====== Exercise material

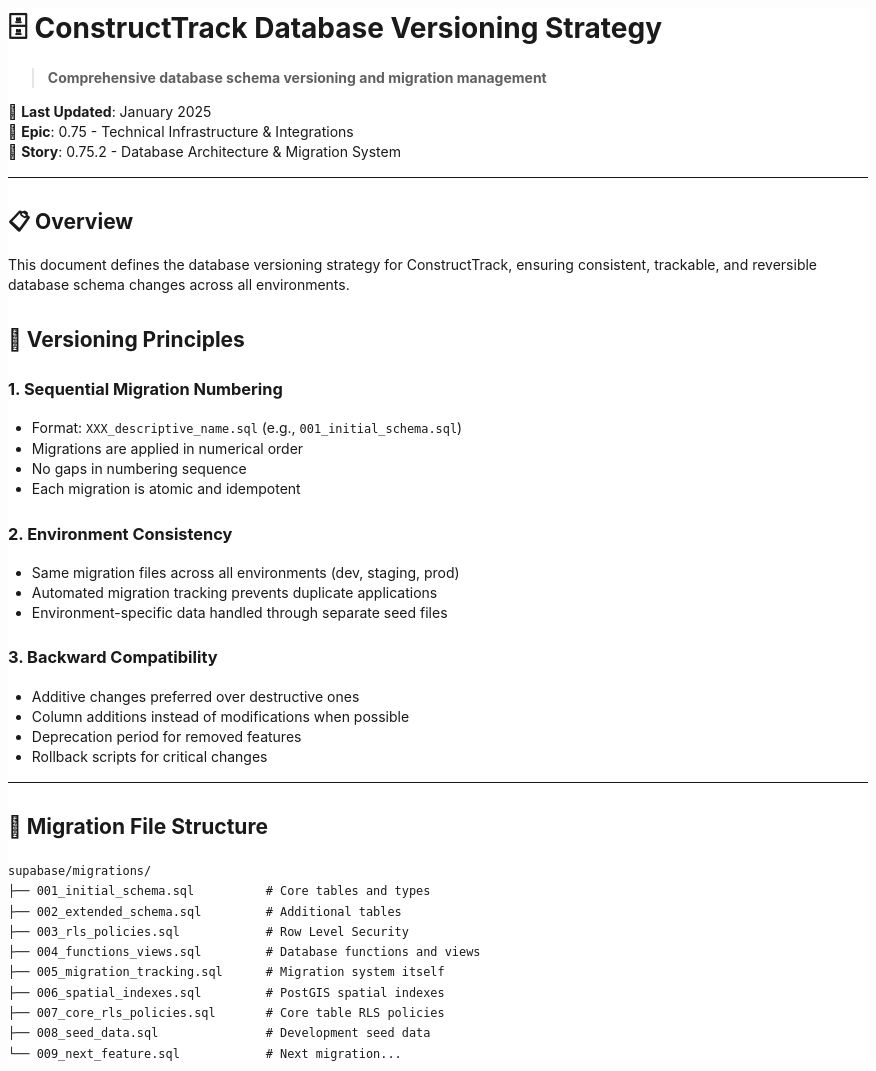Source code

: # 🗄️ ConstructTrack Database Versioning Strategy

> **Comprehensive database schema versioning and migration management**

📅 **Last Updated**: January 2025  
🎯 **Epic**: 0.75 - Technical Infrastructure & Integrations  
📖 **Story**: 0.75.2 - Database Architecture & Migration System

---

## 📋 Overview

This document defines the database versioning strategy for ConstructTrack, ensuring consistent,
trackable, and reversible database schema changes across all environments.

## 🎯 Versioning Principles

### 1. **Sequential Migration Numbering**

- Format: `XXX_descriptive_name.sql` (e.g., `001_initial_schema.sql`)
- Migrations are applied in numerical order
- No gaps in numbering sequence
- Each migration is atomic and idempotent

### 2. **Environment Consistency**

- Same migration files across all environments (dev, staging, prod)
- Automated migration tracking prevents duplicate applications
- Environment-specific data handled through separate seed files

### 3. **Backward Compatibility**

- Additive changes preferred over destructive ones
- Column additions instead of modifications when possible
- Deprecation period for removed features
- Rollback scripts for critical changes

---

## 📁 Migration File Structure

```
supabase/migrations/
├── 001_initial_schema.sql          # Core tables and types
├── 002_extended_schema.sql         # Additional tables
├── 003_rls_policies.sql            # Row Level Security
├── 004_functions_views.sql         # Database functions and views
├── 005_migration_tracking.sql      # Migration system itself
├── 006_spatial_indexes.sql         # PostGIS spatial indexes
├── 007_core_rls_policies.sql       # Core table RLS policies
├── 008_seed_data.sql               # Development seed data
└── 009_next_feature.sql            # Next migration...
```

============

Description of the task ::
Restate exactly, please, only the lines between the start of the data and the line containing "- No gaps in numbering sequence", both ends included, skipping the pictures.

Exercise solution ::
Source code

: # 🗄️ ConstructTrack Database Versioning Strategy

> **Comprehensive database schema versioning and migration management**

📅 **Last Updated**: January 2025  
🎯 **Epic**: 0.75 - Technical Infrastructure & Integrations  
📖 **Story**: 0.75.2 - Database Architecture & Migration System

---

## 📋 Overview

This document defines the database versioning strategy for ConstructTrack, ensuring consistent,
trackable, and reversible database schema changes across all environments.

## 🎯 Versioning Principles

### 1. **Sequential Migration Numbering**

- Format: `XXX_descriptive_name.sql` (e.g., `001_initial_schema.sql`)
- Migrations are applied in numerical order
- No gaps in numbering sequence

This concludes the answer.